INSTRUCTIONS FOR THE TASK
Exact copies of all entries are needed. Pictures are to be left out.

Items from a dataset

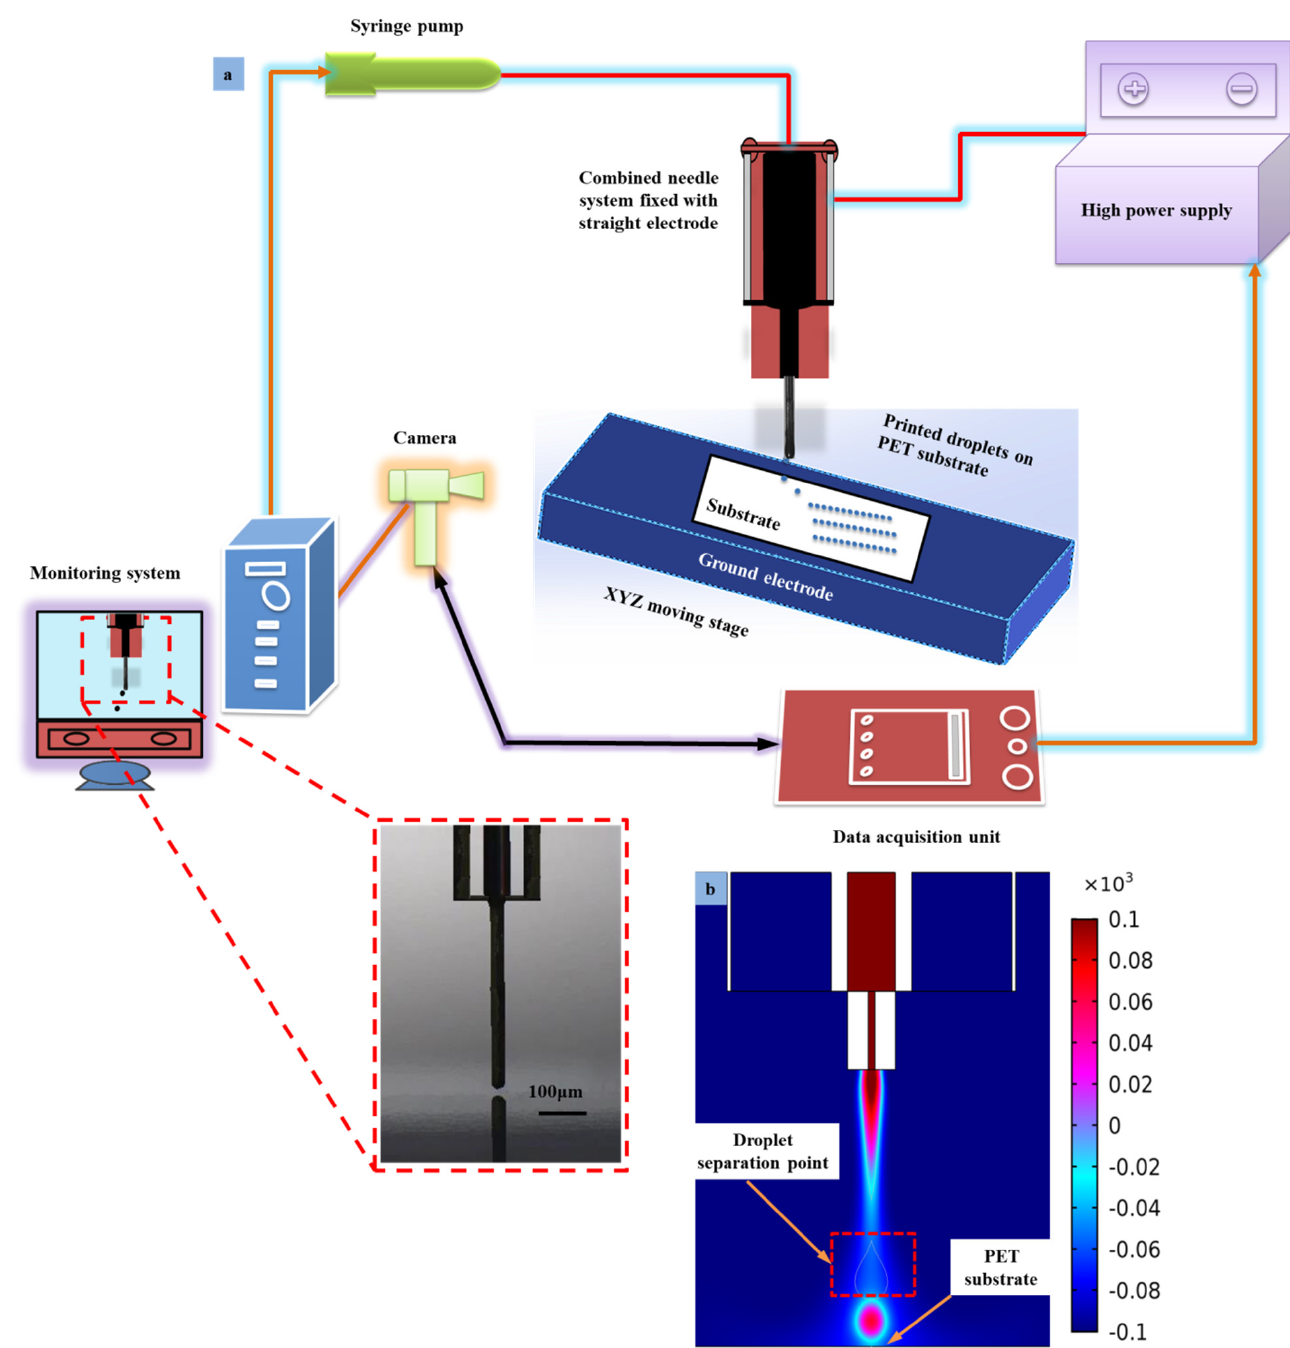
Figure 12. ( a ) Schematic of DoD e-jet printing process equipped with the straight electrode needle system, ( b ) formation of microdroplets during numerical simulation.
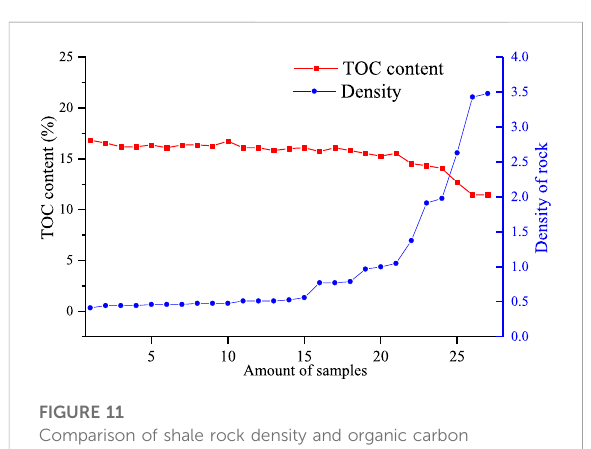
FIGURE 11 Comparison of shale rock density and organic carbon content in the upper part of the Lucaogou Formation.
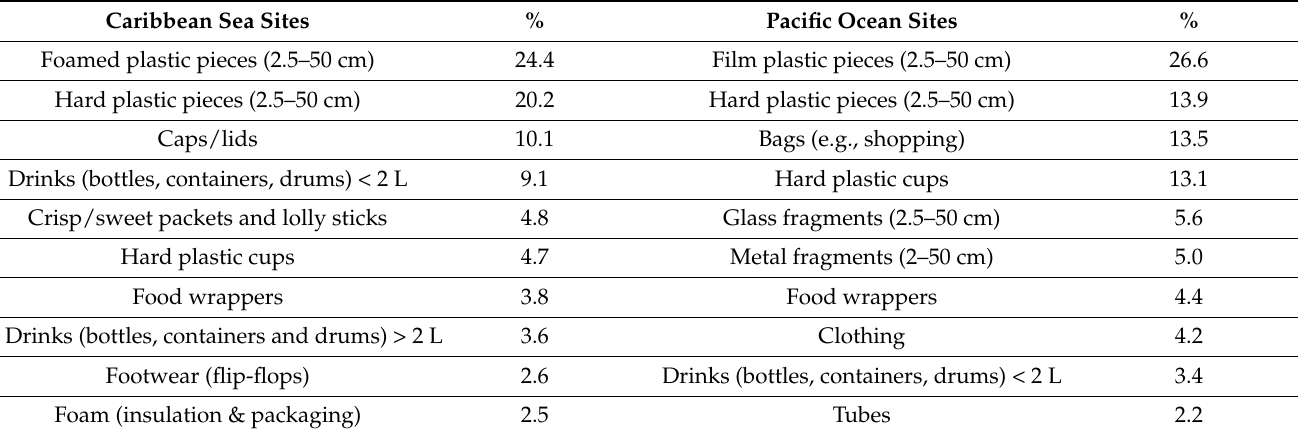
Table 4. Most numerous litter items in the Caribbean Sea and Pacific Ocean coasts of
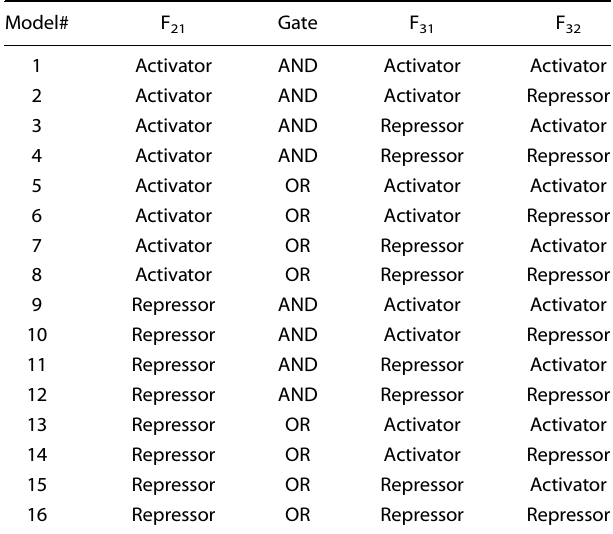
Table 1. Structure of each of the 16 non-linear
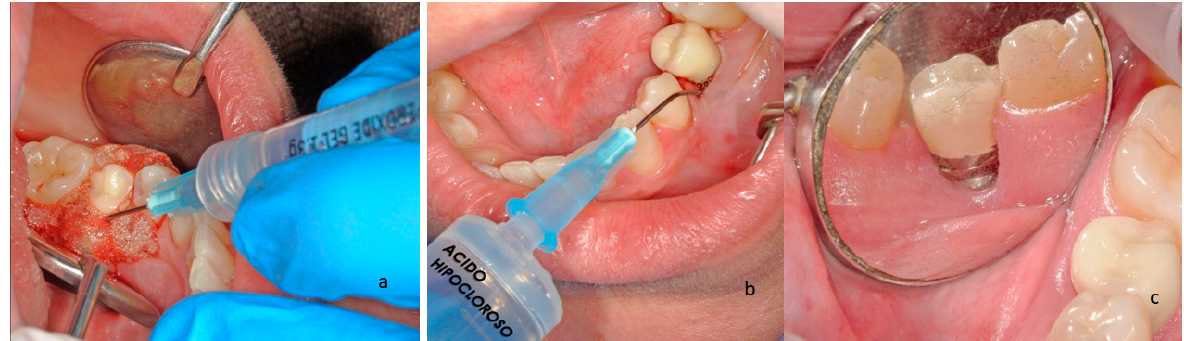
Figure 2. ( a ). Hydrogen peroxide treatment on the titanium surface after the mechanical modification. ( b ). Hypochlorous acid treatment. ( c ). The implant and the soft tissues after three weeks.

COMPLETED TASK
Figure 12. ( a ) Schematic of DoD e-jet printing process equipped with the straight electrode needle system, ( b ) formation of microdroplets during numerical simulation.
FIGURE 11 Comparison of shale rock density and organic carbon content in the upper part of the Lucaogou Formation.
Table 4. Most numerous litter items in the Caribbean Sea and Pacific Ocean coasts of
Table 1. Structure of each of the 16 non-linear
Figure 2. ( a ). Hydrogen peroxide treatment on the titanium surface after the mechanical modification. ( b ). Hypochlorous acid treatment. ( c ). The implant and the soft tissues after three weeks.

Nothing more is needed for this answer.